16. O Cumprimento no Novo Testamento do sacrifício final (perfeito, definitivo)
O Novo Testamento apresenta Jesus Cristo como o cumprimento do sistema sacrificial do Antigo Testamento. João Batista identifica Jesus como "o Cordeiro de Deus, que tira o pecado do mundo" (Jo. 1:29,36), ligando-o diretamente aos cordeiros sacrificiais da Antiga Aliança. O apóstolo Paulo articula a doutrina da expiação substitutiva em várias de suas epístolas. Em 2 Coríntios 5:21, ele escreve: "Aquele que não conheceu pecado, Deus o fez pecado por nós, para que nele fôssemos feitos justiça de Deus".
A Epístola aos Hebreus trata da superioridade de Jesus Cristo e do seu sacrifício superior e melhor que os sacrifícios do Antigo Testamento, afirmando: "Mas, quando este sacerdote ofereceu para sempre um único sacrifício pelos pecados, assentou-se à direita de Deus" (Hb. 10:12; 9:11-14). Isso ressalta a finalidade e a suficiência da obra expiatória (redentora) de Jesus Cristo.

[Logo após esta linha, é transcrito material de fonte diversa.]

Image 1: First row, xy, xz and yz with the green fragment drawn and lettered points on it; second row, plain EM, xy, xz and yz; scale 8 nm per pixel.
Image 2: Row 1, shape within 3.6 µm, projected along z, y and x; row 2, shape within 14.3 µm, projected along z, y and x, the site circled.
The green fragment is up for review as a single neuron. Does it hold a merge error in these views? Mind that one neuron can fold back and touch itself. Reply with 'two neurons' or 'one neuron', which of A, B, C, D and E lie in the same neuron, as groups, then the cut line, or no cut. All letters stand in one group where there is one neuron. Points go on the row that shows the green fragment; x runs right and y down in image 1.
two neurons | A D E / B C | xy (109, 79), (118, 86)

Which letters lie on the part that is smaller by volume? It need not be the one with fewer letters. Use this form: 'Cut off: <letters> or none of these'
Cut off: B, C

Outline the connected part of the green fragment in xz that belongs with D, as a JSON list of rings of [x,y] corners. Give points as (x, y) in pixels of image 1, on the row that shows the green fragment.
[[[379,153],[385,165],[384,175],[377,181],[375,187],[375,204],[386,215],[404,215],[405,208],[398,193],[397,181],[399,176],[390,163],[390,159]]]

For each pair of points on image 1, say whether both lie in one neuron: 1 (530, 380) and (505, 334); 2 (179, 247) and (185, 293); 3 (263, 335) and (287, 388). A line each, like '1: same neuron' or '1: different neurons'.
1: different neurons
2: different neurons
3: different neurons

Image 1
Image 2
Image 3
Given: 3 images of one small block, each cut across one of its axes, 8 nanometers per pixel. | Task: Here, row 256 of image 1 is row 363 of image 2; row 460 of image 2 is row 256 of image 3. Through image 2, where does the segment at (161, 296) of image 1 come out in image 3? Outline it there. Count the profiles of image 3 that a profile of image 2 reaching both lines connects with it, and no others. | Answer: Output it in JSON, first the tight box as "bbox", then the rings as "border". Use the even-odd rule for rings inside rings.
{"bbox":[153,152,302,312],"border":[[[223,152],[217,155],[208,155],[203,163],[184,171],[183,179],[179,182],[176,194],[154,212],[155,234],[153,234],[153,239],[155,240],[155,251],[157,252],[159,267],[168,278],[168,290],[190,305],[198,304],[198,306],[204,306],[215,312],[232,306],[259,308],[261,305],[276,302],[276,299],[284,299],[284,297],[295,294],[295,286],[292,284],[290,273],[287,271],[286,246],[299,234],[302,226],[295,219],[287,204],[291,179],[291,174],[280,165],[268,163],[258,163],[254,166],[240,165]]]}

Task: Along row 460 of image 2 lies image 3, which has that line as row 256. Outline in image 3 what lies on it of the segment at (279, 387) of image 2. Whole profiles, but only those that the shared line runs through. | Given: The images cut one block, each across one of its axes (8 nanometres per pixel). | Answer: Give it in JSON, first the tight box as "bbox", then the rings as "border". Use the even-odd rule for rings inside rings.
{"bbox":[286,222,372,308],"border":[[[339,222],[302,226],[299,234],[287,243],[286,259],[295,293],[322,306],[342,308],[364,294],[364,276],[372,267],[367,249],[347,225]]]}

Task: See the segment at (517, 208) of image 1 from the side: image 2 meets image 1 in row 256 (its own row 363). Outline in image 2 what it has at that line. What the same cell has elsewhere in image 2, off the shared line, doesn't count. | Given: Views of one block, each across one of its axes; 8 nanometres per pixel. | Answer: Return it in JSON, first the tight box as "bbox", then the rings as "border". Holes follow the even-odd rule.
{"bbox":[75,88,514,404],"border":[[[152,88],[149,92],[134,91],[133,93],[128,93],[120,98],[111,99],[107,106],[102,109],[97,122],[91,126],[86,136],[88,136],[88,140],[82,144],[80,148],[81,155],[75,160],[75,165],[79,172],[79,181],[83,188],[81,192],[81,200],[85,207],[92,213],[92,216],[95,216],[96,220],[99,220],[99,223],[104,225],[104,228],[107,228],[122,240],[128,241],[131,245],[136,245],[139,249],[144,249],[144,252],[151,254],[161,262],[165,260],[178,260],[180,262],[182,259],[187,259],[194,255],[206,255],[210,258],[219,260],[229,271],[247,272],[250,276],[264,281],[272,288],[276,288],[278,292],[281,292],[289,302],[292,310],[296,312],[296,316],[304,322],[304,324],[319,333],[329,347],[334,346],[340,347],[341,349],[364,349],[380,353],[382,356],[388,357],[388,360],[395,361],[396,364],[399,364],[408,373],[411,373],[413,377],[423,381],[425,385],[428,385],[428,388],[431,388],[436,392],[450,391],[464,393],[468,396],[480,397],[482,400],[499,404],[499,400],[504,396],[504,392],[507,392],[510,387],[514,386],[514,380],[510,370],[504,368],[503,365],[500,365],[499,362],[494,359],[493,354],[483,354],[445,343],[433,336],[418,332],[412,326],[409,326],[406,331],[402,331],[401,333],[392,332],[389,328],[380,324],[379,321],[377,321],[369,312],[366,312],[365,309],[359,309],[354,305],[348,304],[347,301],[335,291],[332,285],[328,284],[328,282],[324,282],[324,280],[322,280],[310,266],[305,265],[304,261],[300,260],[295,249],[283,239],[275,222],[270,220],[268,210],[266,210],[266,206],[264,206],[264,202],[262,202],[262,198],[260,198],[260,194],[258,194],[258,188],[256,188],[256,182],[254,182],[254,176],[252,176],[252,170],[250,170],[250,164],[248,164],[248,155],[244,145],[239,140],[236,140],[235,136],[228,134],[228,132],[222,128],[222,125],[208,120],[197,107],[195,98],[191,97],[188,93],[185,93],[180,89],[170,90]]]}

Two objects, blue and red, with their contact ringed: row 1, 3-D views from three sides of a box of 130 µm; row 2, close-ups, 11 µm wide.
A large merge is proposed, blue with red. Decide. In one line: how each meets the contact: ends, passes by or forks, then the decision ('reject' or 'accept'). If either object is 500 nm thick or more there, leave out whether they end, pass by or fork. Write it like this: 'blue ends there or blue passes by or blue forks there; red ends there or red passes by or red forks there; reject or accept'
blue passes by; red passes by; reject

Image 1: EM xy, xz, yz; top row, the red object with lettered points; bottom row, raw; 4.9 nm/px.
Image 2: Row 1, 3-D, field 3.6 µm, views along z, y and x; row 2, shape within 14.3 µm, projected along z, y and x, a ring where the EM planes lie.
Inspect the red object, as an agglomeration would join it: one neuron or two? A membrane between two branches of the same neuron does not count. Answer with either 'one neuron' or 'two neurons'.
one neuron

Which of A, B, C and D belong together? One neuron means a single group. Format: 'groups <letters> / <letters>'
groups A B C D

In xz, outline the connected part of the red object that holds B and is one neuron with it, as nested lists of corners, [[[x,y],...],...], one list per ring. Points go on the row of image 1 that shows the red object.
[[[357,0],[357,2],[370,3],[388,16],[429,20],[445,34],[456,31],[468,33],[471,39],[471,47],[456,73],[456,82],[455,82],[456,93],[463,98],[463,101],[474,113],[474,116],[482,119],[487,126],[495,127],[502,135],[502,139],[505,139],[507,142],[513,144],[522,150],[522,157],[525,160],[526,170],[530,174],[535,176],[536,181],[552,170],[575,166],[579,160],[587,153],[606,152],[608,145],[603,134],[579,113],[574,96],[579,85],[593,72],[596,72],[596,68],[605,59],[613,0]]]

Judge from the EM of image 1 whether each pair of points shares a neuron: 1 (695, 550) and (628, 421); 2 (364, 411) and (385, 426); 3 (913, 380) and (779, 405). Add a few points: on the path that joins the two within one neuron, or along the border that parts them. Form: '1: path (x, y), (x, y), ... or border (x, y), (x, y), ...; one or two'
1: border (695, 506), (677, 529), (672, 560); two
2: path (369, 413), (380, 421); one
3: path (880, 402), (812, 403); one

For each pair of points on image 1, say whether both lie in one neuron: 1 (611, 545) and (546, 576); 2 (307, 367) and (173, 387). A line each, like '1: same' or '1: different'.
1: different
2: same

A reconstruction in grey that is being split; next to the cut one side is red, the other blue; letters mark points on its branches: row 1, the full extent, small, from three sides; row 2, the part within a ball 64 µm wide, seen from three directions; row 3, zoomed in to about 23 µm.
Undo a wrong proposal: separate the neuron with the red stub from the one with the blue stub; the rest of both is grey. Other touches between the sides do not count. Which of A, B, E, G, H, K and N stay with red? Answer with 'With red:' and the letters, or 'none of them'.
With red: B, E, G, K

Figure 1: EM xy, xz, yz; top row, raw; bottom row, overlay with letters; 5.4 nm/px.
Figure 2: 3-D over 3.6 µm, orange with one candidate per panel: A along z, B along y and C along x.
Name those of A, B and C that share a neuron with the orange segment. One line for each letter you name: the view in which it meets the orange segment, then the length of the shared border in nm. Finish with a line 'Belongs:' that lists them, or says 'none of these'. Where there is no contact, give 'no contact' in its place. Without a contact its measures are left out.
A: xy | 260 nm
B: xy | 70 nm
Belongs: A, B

Em Atos 8:27-35, encontramos o registro de Lucas sobre a exposição bíblica de Felipe para o Etíope, com base no texto de Isaías 53. Jesus é a ovelha muda que foi levado ao matadouro e sofre o castigo que nós merecíamos.
17. As Implicações teológicas
O sacrifício substitutivo é fundamental para a compreensão da salvação na teologia cristã. Ele ressalta a gravidade do pecado, a santidade de Deus e a necessidade de um sacrifício perfeito para reconciliar a humanidade com Deus. A doutrina afirma que a morte de Cristo não foi meramente um exemplo de amor ou uma demonstração de influência moral, mas um ato vicário que satisfez a justiça divina.
O apóstolo Pedro trata dessa verdade em sua primeira epístola: "Ele mesmo levou em seu corpo os nossos pecados sobre o madeiro, para que, mortos para o pecado, vivêssemos para a justiça. Por suas pisaduras vocês foram sarados" (1 Pedro 2:24). Essa passagem destaca o poder transformador do sacrifício substitutivo de Cristo, oferecendo aos crentes não apenas perdão, mas também uma nova vida em justiça.